What Is a Gamma Knife and What Makes It So Special?
Gamma Knife is a bit of a misnomer. It may sound like a weapon from a “Star Wars” movie, but it’s nothing of the sort.
In fact, a Gamma Knife is not a knife but rather a registered trademark for a type of radiation therapy used to treat tumors and other brain abnormalities. This noninvasive treatment involves a machine that delivers a sharply focused, high dose of radiation to its target with pinpoint accuracy. In effect, it uses beams of focused radiation to do what was once done with a scalpel (knife).
Developed in 1968, Gamma Knife can be used as an alternative to or in addition to traditional brain surgery or whole brain radiation therapy.
Surgery without a scalpel
A Gamma Knife procedure is often referred to as a “radiosurgery” but it does not involve any type of incision, making it far less invasive than traditional surgery. In most cases, the Gamma Knife procedure can be performed on an outpatient basis. It is usually a one-time therapy. Also, it does not require any hair to be shaved.
The machine used for a Gamma Knife procedure looks much like the ones used for MRIs or CT scans. It consists of a flat bed and a dome-like structure at the head of the bed. Unlike MRI, it doesn’t make a nerve-rattling noise. It operates in virtual silence. In fact, you can request music to be played while you are having your treatment.
The Gamma Knife procedure is actually a process. It begins with applying a frame or mask, after which, an imaging (such as CT or MRI) is done for planning the treatment. The actual treatment is usually completed in less than two hours, during which a patient feels no pain or discomfort.

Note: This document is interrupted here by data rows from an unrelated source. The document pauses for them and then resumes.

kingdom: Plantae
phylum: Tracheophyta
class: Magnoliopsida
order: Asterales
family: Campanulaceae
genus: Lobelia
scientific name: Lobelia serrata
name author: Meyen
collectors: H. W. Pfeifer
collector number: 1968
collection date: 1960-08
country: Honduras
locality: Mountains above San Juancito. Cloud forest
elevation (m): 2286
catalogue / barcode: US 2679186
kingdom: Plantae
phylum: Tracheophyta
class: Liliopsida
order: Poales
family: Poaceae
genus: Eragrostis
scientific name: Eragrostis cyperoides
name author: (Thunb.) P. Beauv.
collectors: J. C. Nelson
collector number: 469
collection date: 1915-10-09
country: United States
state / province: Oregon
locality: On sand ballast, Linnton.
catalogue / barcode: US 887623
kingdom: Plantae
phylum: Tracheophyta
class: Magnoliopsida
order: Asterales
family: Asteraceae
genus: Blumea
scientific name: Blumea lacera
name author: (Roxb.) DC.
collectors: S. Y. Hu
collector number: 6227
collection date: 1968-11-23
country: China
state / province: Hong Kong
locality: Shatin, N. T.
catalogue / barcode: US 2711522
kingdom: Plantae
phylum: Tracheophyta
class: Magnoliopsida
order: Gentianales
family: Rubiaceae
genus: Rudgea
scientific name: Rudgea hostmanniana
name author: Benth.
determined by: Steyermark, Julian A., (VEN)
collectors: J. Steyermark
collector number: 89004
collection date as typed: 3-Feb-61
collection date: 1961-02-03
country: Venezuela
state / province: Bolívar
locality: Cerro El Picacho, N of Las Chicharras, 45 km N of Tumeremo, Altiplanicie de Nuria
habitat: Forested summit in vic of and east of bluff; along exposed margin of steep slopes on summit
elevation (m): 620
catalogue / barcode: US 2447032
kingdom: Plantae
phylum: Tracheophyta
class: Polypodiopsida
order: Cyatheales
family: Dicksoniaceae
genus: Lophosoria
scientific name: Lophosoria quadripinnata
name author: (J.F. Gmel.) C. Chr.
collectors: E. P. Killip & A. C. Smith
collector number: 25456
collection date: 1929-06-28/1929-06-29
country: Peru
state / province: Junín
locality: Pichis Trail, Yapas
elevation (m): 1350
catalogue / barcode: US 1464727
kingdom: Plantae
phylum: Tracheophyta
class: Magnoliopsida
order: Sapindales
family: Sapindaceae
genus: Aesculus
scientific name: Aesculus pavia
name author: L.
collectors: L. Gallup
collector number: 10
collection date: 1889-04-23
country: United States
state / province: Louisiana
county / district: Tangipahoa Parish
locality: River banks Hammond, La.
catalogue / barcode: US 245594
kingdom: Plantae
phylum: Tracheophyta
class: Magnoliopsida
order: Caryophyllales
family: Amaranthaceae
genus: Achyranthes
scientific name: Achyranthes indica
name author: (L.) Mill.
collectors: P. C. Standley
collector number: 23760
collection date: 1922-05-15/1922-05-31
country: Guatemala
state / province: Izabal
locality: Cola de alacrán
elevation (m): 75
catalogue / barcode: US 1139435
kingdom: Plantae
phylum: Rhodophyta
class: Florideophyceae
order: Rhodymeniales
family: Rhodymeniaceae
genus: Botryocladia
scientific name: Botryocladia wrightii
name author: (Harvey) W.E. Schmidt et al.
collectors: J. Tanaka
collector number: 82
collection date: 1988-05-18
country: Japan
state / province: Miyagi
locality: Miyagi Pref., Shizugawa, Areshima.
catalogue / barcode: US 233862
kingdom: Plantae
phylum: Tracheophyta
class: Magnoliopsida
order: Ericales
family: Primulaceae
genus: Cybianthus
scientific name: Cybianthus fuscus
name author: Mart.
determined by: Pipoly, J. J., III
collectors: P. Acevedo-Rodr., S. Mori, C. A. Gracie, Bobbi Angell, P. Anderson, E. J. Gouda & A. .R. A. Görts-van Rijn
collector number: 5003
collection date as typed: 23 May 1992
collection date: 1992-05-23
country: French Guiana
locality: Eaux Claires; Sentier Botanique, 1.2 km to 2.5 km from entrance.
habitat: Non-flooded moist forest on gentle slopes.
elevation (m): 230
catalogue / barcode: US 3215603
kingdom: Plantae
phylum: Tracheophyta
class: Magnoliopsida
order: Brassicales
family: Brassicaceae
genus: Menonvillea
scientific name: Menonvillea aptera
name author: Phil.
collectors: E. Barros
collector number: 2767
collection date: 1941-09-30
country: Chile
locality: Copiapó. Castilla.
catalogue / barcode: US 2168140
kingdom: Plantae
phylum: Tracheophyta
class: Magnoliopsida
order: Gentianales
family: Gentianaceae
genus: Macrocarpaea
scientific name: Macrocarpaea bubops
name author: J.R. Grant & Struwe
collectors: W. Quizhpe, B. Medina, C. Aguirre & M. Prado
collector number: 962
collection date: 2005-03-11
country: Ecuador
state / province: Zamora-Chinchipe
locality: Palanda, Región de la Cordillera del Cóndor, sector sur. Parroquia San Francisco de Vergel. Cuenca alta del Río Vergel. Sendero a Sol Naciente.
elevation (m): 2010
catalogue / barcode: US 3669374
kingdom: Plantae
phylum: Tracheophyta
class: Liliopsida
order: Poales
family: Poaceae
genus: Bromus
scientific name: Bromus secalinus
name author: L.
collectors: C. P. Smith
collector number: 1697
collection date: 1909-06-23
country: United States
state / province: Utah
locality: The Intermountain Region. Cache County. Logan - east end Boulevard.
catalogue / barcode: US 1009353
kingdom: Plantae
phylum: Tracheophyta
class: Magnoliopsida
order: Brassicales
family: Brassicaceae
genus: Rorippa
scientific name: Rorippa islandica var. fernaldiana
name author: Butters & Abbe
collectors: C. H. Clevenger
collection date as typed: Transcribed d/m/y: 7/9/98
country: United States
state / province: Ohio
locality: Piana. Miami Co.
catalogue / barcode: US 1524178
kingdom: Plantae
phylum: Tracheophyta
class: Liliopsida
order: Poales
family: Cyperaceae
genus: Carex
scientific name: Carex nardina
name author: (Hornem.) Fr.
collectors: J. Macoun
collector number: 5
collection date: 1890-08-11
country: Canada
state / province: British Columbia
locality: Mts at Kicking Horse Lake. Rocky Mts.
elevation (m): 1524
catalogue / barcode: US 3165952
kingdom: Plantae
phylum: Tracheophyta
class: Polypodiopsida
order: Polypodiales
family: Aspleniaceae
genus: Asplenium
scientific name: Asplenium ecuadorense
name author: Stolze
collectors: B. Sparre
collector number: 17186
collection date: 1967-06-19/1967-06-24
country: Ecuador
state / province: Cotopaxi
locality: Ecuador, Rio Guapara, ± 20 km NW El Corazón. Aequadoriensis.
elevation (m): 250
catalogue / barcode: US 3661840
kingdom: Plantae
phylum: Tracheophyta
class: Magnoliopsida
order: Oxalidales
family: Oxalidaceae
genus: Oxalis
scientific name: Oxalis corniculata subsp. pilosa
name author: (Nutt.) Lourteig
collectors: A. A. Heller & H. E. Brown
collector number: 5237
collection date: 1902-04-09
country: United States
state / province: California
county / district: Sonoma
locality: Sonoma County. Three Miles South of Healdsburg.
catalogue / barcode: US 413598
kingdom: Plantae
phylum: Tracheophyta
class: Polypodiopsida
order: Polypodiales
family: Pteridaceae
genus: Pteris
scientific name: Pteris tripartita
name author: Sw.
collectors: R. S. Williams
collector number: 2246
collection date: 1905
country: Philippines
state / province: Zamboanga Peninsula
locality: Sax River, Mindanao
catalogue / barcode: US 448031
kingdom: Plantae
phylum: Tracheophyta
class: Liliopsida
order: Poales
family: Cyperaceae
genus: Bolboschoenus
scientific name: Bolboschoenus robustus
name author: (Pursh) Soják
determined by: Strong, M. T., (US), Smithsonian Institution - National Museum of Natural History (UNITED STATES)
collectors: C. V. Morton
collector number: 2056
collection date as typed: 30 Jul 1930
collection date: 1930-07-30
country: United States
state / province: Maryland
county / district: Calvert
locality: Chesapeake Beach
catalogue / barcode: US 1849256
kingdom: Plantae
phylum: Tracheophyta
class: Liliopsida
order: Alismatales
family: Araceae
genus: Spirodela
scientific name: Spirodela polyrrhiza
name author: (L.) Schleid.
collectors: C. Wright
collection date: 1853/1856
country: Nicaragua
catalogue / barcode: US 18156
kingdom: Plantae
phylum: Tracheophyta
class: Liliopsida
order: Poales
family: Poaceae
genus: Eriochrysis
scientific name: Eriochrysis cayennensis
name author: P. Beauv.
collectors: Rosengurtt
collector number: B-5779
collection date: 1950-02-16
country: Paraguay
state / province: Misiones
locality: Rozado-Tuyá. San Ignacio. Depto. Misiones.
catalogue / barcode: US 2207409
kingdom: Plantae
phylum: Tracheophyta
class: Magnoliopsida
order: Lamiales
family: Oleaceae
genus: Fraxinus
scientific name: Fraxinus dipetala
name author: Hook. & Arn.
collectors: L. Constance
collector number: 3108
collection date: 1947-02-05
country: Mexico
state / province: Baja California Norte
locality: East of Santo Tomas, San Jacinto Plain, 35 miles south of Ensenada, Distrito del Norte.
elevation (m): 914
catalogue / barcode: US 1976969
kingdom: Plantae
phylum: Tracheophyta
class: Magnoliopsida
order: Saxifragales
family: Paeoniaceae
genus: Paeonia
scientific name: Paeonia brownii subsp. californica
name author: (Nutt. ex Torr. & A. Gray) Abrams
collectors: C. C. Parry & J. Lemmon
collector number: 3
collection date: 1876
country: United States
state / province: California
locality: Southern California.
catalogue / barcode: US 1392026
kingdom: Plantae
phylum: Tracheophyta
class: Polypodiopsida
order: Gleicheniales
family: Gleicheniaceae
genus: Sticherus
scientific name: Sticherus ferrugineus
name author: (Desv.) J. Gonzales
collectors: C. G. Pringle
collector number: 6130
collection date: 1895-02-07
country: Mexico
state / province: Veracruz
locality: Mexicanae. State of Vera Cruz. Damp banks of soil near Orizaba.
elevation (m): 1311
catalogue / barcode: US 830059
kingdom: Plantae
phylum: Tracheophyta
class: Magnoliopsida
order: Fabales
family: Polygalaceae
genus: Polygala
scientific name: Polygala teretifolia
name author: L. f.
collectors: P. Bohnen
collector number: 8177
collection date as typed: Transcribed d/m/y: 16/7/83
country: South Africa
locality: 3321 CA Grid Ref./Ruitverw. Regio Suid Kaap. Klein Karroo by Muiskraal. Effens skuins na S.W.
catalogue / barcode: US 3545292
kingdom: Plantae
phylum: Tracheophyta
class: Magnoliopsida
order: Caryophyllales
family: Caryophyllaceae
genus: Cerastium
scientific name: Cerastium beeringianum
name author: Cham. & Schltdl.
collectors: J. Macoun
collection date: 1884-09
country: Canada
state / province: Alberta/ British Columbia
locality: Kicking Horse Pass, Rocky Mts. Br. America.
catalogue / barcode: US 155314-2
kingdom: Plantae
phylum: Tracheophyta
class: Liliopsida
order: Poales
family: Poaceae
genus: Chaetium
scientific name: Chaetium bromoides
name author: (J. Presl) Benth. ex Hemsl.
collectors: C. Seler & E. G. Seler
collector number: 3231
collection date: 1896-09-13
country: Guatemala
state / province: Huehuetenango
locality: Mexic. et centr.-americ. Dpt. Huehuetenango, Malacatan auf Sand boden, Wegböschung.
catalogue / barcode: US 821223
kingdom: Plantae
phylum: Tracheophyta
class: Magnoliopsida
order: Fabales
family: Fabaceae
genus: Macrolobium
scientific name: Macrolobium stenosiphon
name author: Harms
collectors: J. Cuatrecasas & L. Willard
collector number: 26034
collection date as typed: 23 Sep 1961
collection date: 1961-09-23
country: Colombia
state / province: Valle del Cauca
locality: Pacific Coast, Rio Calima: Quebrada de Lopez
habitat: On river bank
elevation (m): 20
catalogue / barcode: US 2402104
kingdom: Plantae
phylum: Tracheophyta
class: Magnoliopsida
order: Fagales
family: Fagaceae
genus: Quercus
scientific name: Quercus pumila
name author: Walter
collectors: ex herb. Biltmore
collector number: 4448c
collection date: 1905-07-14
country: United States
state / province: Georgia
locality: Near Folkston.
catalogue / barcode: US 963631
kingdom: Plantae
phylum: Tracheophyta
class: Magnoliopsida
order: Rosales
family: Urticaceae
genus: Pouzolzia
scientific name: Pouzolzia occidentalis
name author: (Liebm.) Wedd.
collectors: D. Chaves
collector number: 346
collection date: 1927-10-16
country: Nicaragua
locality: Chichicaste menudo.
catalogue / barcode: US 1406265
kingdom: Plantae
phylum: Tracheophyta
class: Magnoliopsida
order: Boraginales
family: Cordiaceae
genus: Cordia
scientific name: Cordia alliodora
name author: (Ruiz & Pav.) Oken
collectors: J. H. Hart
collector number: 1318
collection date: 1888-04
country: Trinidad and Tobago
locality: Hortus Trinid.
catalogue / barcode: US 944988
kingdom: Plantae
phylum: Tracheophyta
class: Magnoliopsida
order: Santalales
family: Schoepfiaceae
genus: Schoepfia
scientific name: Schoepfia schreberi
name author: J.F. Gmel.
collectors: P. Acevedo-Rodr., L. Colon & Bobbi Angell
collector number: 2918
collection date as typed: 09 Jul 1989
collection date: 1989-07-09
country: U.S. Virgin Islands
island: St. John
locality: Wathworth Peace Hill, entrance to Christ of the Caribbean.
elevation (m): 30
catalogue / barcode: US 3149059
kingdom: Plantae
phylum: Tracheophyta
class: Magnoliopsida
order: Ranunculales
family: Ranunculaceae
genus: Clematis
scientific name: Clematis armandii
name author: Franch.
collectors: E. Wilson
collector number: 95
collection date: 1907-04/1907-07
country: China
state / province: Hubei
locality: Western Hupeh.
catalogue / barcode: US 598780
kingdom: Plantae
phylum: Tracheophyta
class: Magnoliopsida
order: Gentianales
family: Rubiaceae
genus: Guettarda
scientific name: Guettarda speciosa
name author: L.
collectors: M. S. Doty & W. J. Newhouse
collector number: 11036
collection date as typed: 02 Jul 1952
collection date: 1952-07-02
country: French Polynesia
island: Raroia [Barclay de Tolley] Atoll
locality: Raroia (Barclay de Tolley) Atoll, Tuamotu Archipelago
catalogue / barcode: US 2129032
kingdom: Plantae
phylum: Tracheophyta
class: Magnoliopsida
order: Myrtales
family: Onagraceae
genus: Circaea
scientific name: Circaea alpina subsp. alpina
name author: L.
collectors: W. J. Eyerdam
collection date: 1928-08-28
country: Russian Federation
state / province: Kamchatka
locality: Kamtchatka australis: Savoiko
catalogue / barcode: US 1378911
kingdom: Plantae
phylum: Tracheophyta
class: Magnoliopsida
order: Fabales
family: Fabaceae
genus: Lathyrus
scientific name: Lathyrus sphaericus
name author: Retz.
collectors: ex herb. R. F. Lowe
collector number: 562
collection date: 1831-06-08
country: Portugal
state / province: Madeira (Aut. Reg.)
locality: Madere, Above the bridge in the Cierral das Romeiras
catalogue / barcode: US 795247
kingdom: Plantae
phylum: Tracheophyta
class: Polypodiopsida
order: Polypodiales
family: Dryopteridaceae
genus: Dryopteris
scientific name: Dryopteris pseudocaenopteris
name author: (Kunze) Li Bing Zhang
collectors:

According to Elekta, the developer of the Gamma Knife, the advanced surgical technique involves a high dose of gamma radiation delivered by nearly 200 individual beams. These beams intersect at a single spot with the accuracy of less than one-10th of a millimeter, which is about the thickness of a sheet of paper.
The precision allows the tumor or other problem to be treated with minimal radiation effect to surrounding tissues.
Shrinking or destroying the tumor or lesion is the primary goal of Gamma Knife radiosurgery. Patients typically have follow-up CT and/or MRI scans in a few months to check on treatment progress.
In addition to being used on small to medium brain tumors and abnormal blood vessel formations, the procedure can also be effective in the treatment of epilepsy, facial nerve pain and other neurological conditions.
The effects of Gamma Knife radiosurgery are generally realized over a period of time that can range from several weeks to several years, depending on the condition being treated.
Pros and side effects
Many experts consider Gamma Knife radiosurgery less risky than traditional neurosurgery because it avoids complications that some can experience with anesthesia and conventional surgery.
It is often the procedure of choice for doctors treating patients with brain tumors that can’t be reached with traditional surgery without significant risk or for patients unable to undergo more invasive treatment because of age or physical condition.
Experts say side effects are usually temporary. They include temporary headaches, a tingling sensation on the scalp, and fatigue for a few days after the procedure. Elekta reports that more than 1 million patients have been treated with Gamma Knife radiosurgery since its inception. Currently, about 80,000 patients are treated with the procedure every year.